● RECORDED INFORMATION:
*** Begin section ***

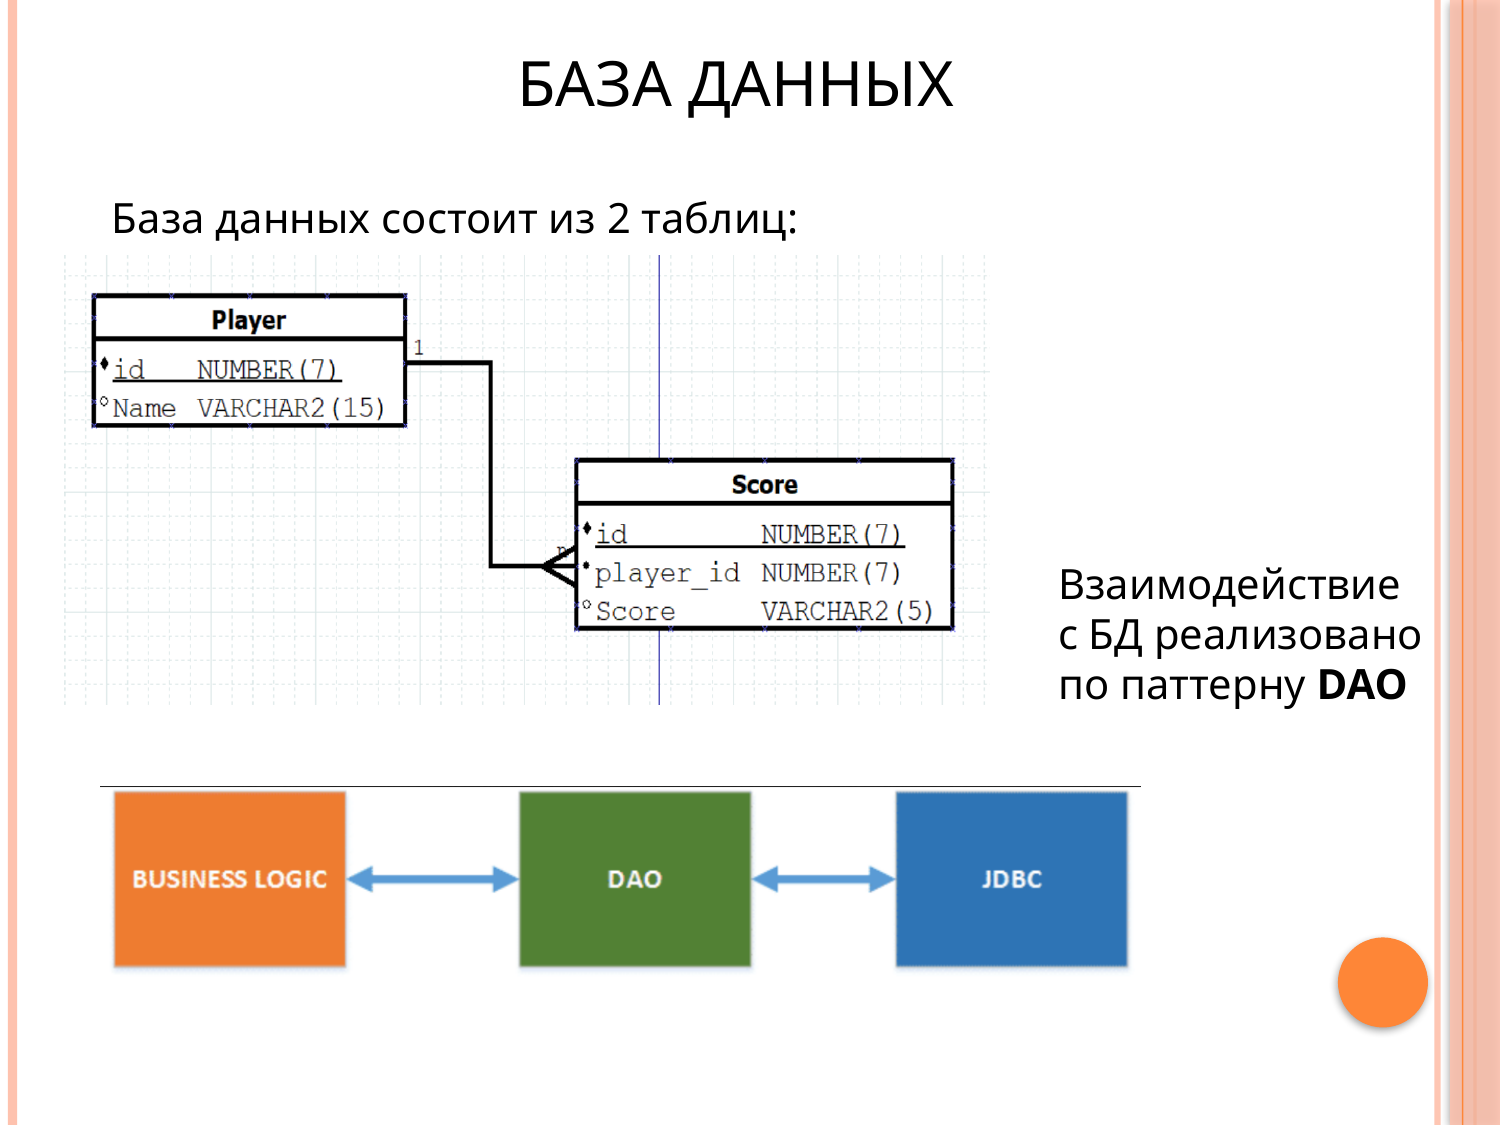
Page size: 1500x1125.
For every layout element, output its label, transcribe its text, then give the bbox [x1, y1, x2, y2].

picture [99, 786, 1142, 977]
text_box База данных состоит из 2 таблиц: [97, 184, 814, 250]
title База данных [123, 30, 1349, 127]
text_box Взаимодействие с БД реализовано по паттерну DAO [1043, 550, 1438, 761]
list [64, 254, 991, 705]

*** End section ***

From the first line to the last, copy the records exactly and skip the pictures.

Page size: 1500x1125.
For every layout element, output its label, transcribe its text, then give the bbox [x1, y1, x2, y2].

picture [99, 786, 1142, 977]
text_box База данных состоит из 2 таблиц: [97, 184, 814, 250]
title База данных [123, 30, 1349, 127]
text_box Взаимодействие с БД реализовано по паттерну DAO [1043, 550, 1438, 761]
list [64, 254, 991, 705]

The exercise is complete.